In a world where hope has to burn brighter than ever before to survive, the Last Son of Krypton burns with the power of the Sun. Absolute Superman, by Jason Aaron and Rafa Sandoval, introduces the Kal-El of the Absolute Universe: a world forged from Darkseid energy. Like his counterpart in the DC Universe — who was born beneath the red sun of the doomed planet Krypton and developed super powers by absorbing the solar energy of Earth’s yellow sun — Absolute Superman has the powers of superhuman strength, speed, and red-eyed heat vision.

While the DCU Superman is powered by solar energy, Absolute Superman is a living solar battery — literally. Superman absorbs the Sun’s solar radiation and is able to channel that energy into beams of heat from his fists, but the Kryptonian must recharge his powers in a mobile solar chamber.

“Rafa really killed it with the suit design, and that first issue cover sums up so much of the feel of the book,” Aaron told ComicBook. “Superman standing in the sun in a Kansas field, but still kind of in the shadows. I think that’s very much the driving tone of our book: This guy’s living in the shadows, but gets his power from the Sun. He’s a child of the Sun.”

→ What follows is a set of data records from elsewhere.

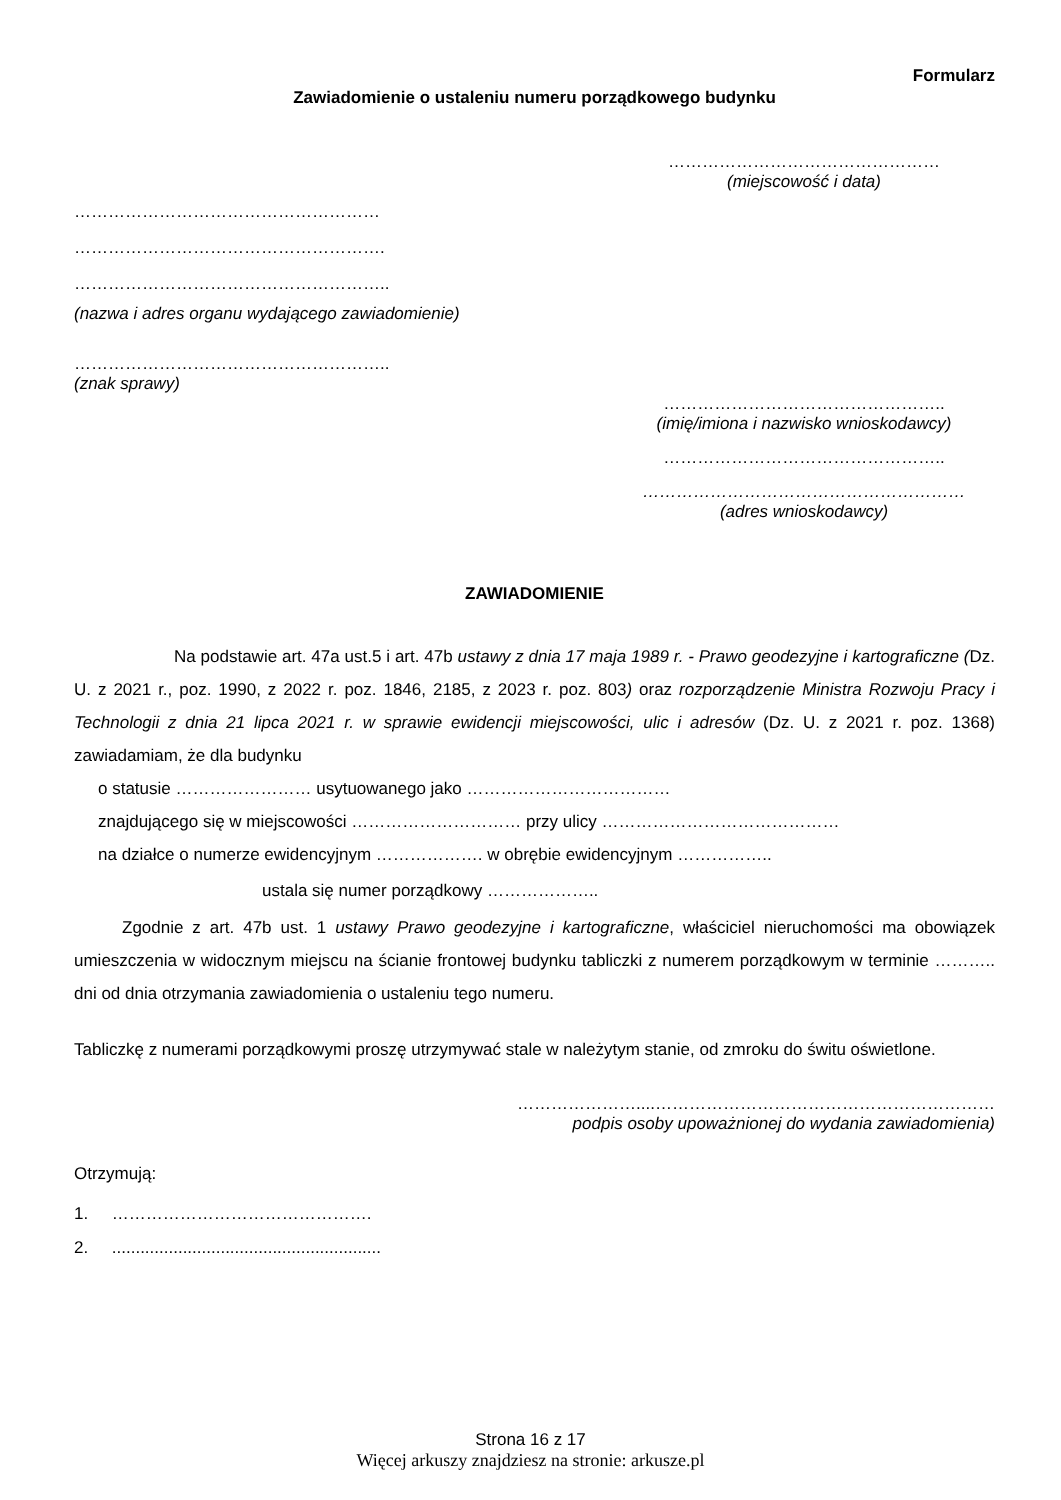Formularz
Zawiadomienie o ustaleniu numeru porządkowego budynku
…………………………………………
(miejscowość i data)
………………………………………………
……………………………………………….
………………………………………………..
(nazwa i adres organu wydającego zawiadomienie)
………………………………………………..
(znak sprawy)
…………………………………………..
(imię/imiona i nazwisko wnioskodawcy)
…………………………………………..
…………………………………………………
(adres wnioskodawcy)
ZAWIADOMIENIE
Na podstawie art. 47a ust.5 i art. 47b ustawy z dnia 17 maja 1989 r. - Prawo geodezyjne i kartograficzne (Dz. U. z 2021 r., poz. 1990, z 2022 r. poz. 1846, 2185, z 2023 r. poz. 803) oraz rozporządzenie Ministra Rozwoju Pracy i Technologii z dnia 21 lipca 2021 r. w sprawie ewidencji miejscowości, ulic i adresów (Dz. U. z 2021 r. poz. 1368) zawiadamiam, że dla budynku
o statusie …………………… usytuowanego jako ………………………………
znajdującego się w miejscowości ………………………… przy ulicy ……………………………………
na działce o numerze ewidencyjnym ………………. w obrębie ewidencyjnym ……………..
ustala się numer porządkowy ………………..
Zgodnie z art. 47b ust. 1 ustawy Prawo geodezyjne i kartograficzne, właściciel nieruchomości ma obowiązek umieszczenia w widocznym miejscu na ścianie frontowej budynku tabliczki z numerem porządkowym w terminie ……….. dni od dnia otrzymania zawiadomienia o ustaleniu tego numeru.
Tabliczkę z numerami porządkowymi proszę utrzymywać stale w należytym stanie, od zmroku do świtu oświetlone.
…………………....……………………………………………………
podpis osoby upoważnionej do wydania zawiadomienia)
Otrzymują:
1. ……………………………………….
2. .........................................................
Strona 16 z 17
Więcej arkuszy znajdziesz na stronie: arkusze.pl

A nomad without a Fortress of Solitude, Superman has spent years traveling the globe, battling Lazarus Corp and an army of heavily-armed Peacemakers whose weapons and armor incorporate technology that appears to be developed by this universe’s version of Brainiac. But Superman has his own alien tech: Sol, a suit of living armor powered by the Kryptonian artificial intelligence that monitors and regulates his solar energy levels.

When an overwhelmed Superman unleashes a powerful blast of heat vision he’s unable to control, he makes Sol power him down before he incinerates the Peacemakers. Sol is a Kryptonian nanotechnology, able to shift and change shape to protect its wearer: the Last Son of Krypton. As Sol tells Superman, “It is my mission to protect you. To guard the last living vestige of the House of El.”

“There’s a lot that’ll be revealed as we go,” Aaron teased. “You’ve gotten to look at one iteration of [Superman’s suit]. It’s a suit that has sort of different forms. Sometimes there’s a cape, sometimes there’s not a cape. Other parts of it change.”

“There’s a lot going on there that has a lot of deep meaning that goes back to the culture of Krypton, why Krypton exploded, who Kal-El’s parents were, what they were doing on Krypton, how he ended up coming here to earth,” he continued. “All that is represented in the different parts of his suit.” That includes Superman’s cape, which consists of sunstone crystals mined from the depths of Krypton by the Klerics of the Science League.

“Superman is literally wearing the last dust of his home world on his back,” Aaron said. “And it just looks cool. There’s a lot you can do with it in ways that are different from the traditional flowing cloth cape.”

Like Superman’s S-shaped symbol — the crest of Krypton’s laborer class, rather than the family shield of the House of El — the suit’s sun-charged gauntlets are similarly linked to the destruction of his home planet.

“That’s something that goes back to Krypton, and what the culture on Krypton is, what led to Krypton’s ruin,” Aaron explained. “It goes to Superman’s relationship with that suit and what he’s going through here on Earth as his powers are developing. It’s all of that mixed together.”

Absolute Superman #1 is on sale now from DC Comics.